Stromausfall wie in Berlin – Wie ist Rathenow auf einen Blackout vorbereitet?
„Ein Stromausfall ist möglich, weil es keine 100-prozentige Sicherheit gibt. Einen Blackout in der gesamten Stadt halte ich aber für unwahrscheinlich“, so Bürgermeister Jörg Zietemann im März 2026 in der Stadtverordnetenversammlung: „Wir sind darauf aber vorbereitet.“
Für so ein Szenario gibt es einen Notfallplan, der klar alle einzuleitenden Schritte regelt und regelmäßig überarbeitet wird. Zunächst findet sich ein Führungsstab zusammen und meldet das Geschehen an den Landkreis Havelland. Der dortige Katastrophenstab wägt ab, ob er die Führung übernimmt. In der Kreisstadt würden im Katastrophenfall zentrale Anlaufstellen – sogenannte Katastrophenschutzleuchttürme (KatS-Lt) – bestehen. Als solche würden die Havellandhalle und das Jahn-Gymnasium dienen.

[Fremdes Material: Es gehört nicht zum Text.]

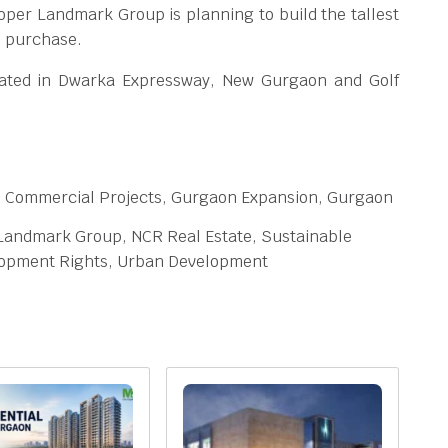
per Landmark Group is planning to build the tallest
R purchase.
cated in Dwarka Expressway, New Gurgaon and Golf
n Commercial Projects, Gurgaon Expansion, Gurgaon
 Landmark Group, NCR Real Estate, Sustainable
elopment Rights, Urban Development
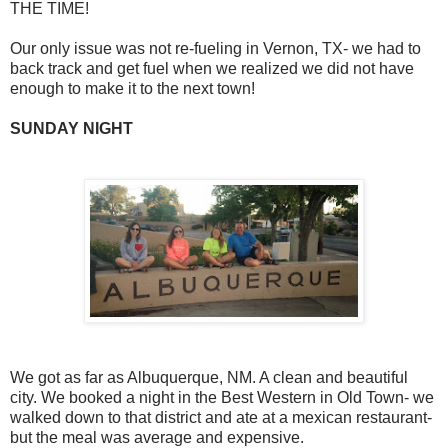
THE TIME!
Our only issue was not re-fueling in Vernon, TX- we had to
back track and get fuel when we realized we did not have
enough to make it to the next town!
SUNDAY NIGHT
We got as far as Albuquerque, NM. A clean and beautiful
city. We booked a night in the Best Western in Old Town- we
walked down to that district and ate at a mexican restaurant-
but the meal was average and expensive.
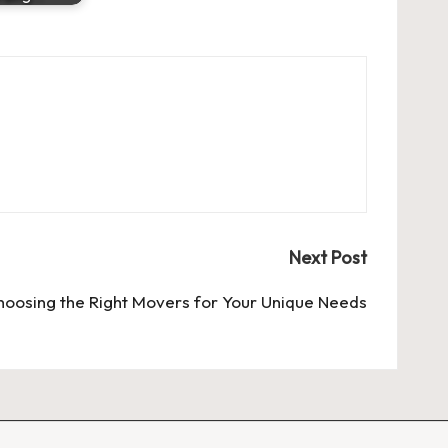
Next Post
hoosing the Right
Movers
for Your Unique Needs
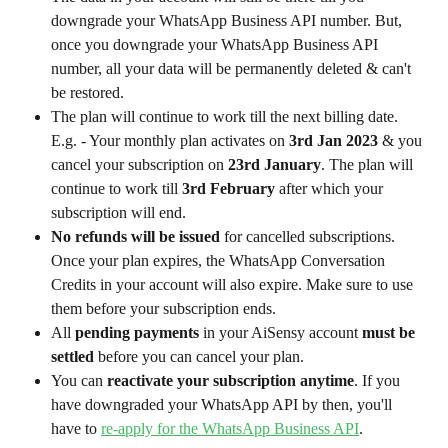
downgrade your WhatsApp Business API number. But, 
once you downgrade your WhatsApp Business API 
number, all your data will be permanently deleted & can't 
be restored.
The plan will continue to work till the next billing date. 
E.g. - Your monthly plan activates on 
3rd Jan 2023
 & you 
cancel your subscription on 
23rd January
. The plan will 
continue to work till 
3rd February
 after which your 
subscription will end.
No refunds will be issued
 for cancelled subscriptions. 
Once your plan expires, the WhatsApp Conversation 
Credits in your account will also expire. Make sure to use 
them before your subscription ends.
All 
pending payments
 in your AiSensy account 
must be 
settled
 before you can cancel your plan.
You can 
reactivate your subscription anytime
. If you 
have downgraded your WhatsApp API by then, you'll 
have to 
re-apply for the WhatsApp Business API
.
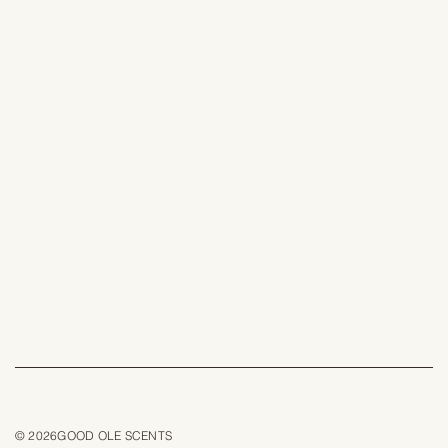
© 2026GOOD OLE SCENTS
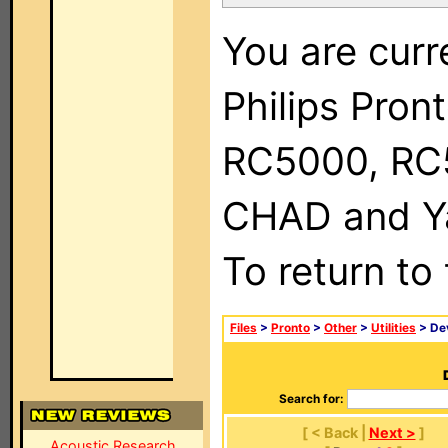
You are curr
Philips Pron
RC5000, RC
CHAD and Ya
To return to
Files
>
Pronto
>
Other
>
Utilities
> Dev
Search for:
[ < Back |
Next >
]
Acoustic Research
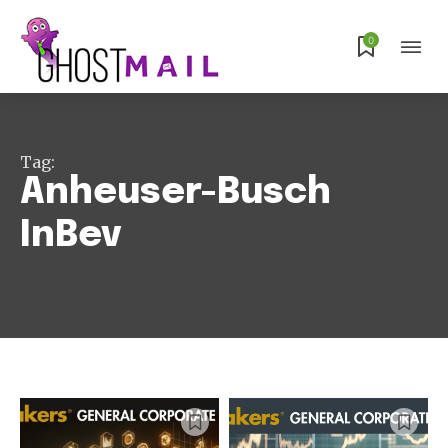
0
Tag:
Anheuser-Busch
InBev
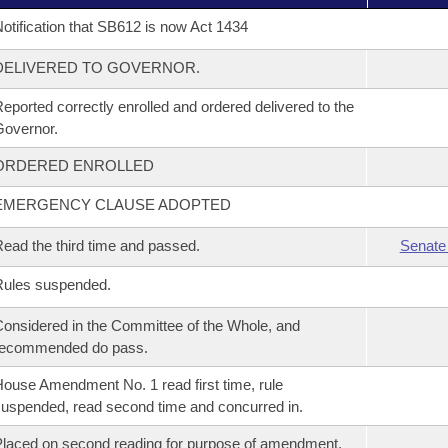
otification that SB612 is now Act 1434
DELIVERED TO GOVERNOR.
eported correctly enrolled and ordered delivered to the
overnor.
ORDERED ENROLLED
EMERGENCY CLAUSE ADOPTED
ead the third time and passed.
Senate
Rules suspended.
onsidered in the Committee of the Whole, and
recommended do pass.
ouse Amendment No. 1 read first time, rule
uspended, read second time and concurred in.
laced on second reading for purpose of amendment.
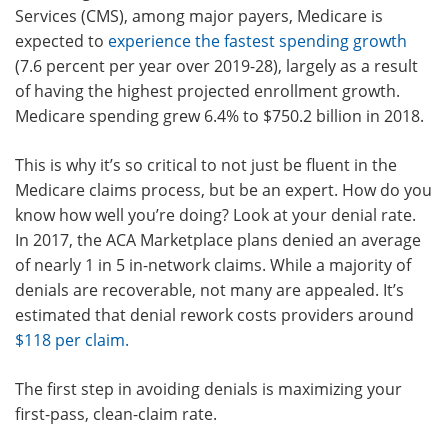
Services (CMS), among major payers, Medicare is
expected to
experience the fastest spending growth
(7.6 percent per year over 2019-28), largely as a result
of having the highest projected enrollment growth.
Medicare spending grew 6.4% to $750.2 billion in 2018.
This is why it’s so critical to not just be fluent in the
Medicare claims process, but be an expert. How do you
know how well you’re doing? Look at your denial rate.
In 2017, the ACA Marketplace plans denied an average
of nearly 1 in 5 in-network claims. While a majority of
denials are recoverable, not many are appealed. It’s
estimated that denial rework costs providers around
$118 per claim
.
The first step in avoiding denials is maximizing your
first-pass, clean-claim rate.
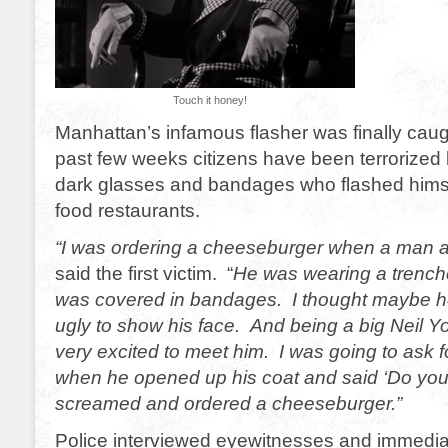
Touch it honey!
Manhattan’s infamous flasher was finally caug
past few weeks citizens have been terrorized
dark glasses and bandages who flashed himsel
food restaurants.
“I was ordering a cheeseburger when a man
said the first victim. “
He was wearing a trench
was covered in bandages. I thought maybe he
ugly to show his face.
And being a big Neil Y
very excited to meet him. I was going to ask 
when he opened up his coat and said ‘Do you 
screamed and ordered a cheeseburger.”
Police interviewed eyewitnesses and immediate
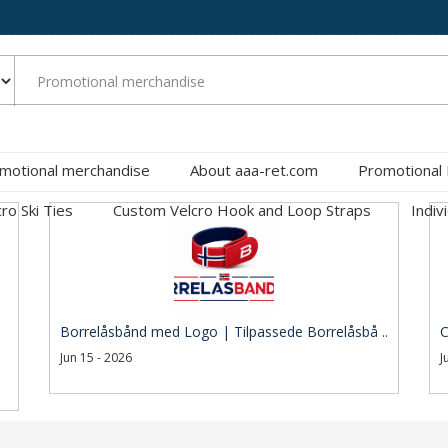
motional merchandise
About aaa-ret.com
Promotional
cro Ski Ties
Custom Velcro Hook and Loop Straps
Indiv
Borrelåsbånd med Logo | Tilpassede Borrelåsbå ..
C
Jun 15 - 2026
J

Lautsprecherwagen würden derweil durch die Stadt fahren und die Bürger informieren. Kritische städtische Einrichtungen, wie Wasserverband, Klinik, Feuerwehr und auch Netzbetreiber e.dis haben eigene Notstromversorgung und wenn nötig Wiederaufbaupläne für Infrastruktur. Etwa die Stromversorgung des Wasserverbands zur Ver-/Entsorgung wäre für mindestens 72 Stunden gesichert.
„Im Katastrophenfall wird die Stadt gezwungen sein, Ressourcen so einzusetzen, dass große Teile der Bevölkerung davon profitieren. In Katastrophenfällen allgemein ist nachbarschaftliche Hilfe wichtig“, so Zietemann weiter in seiner Antwort auf eine Anfrage der AfD-Fraktion und ließ wissen. „Zudem empfiehlt das Bundesamt für Bevölkerungsschutz und Katastrophenhilfe eigene Vorsorge zu treffen, wie Trinkwasser- und Essensvorräte, Taschenlampe und Batterien, Kommunikationsmittel oder Geld in kleiner Stückelung.“
Über Rathenow hinaus hat der Landkreis 16 weitere Standorte für Katastrophenschutzleuchttürme benannt. Bürger würden hier vor allem Informationen zur Schadenslage erhalten. Des Weiteren gebe es Erste Hilfe, Trinkwassernotversorgung und die Möglichkeit, Notrufe abzusetzen. Auch Hilfsmaßnahmen für Leute, die auf Unterstützung angewiesen sind (beispielsweise Menschen mit Behinderung) können dort organisiert werden. In kälteren Monaten wären die KatS-Lt beheizt, zudem kann Nahrung – insbesondere zur Versorgung von Säuglingen, Kleinkindern und pflegebedürftiger Menschen – erwärmt werden.
Anfang Januar 2026 war es in Berlin zu einem bis zu fünftägigen Blackout mit Heizungs-, Wasser-, Mobilfunkausfällen und Störungen im S-Bahn-Verkehr gekommen. Es war der längste dortige Stromausfall seit 1945. Grund war ein Brandanschlag. Mehr als 45.000 Haushalte (rund 100.000 Menschen) und mehr als 2.000 Gewerbebetriebe waren betroffen. Bei einem rund anderthalbstündigen Stromausfall am Abend des 18. April 2026 – wegen eines technischen Defekts – gingen in Berlin-Nikolassee in 1.314 Haushalten die Lichter aus.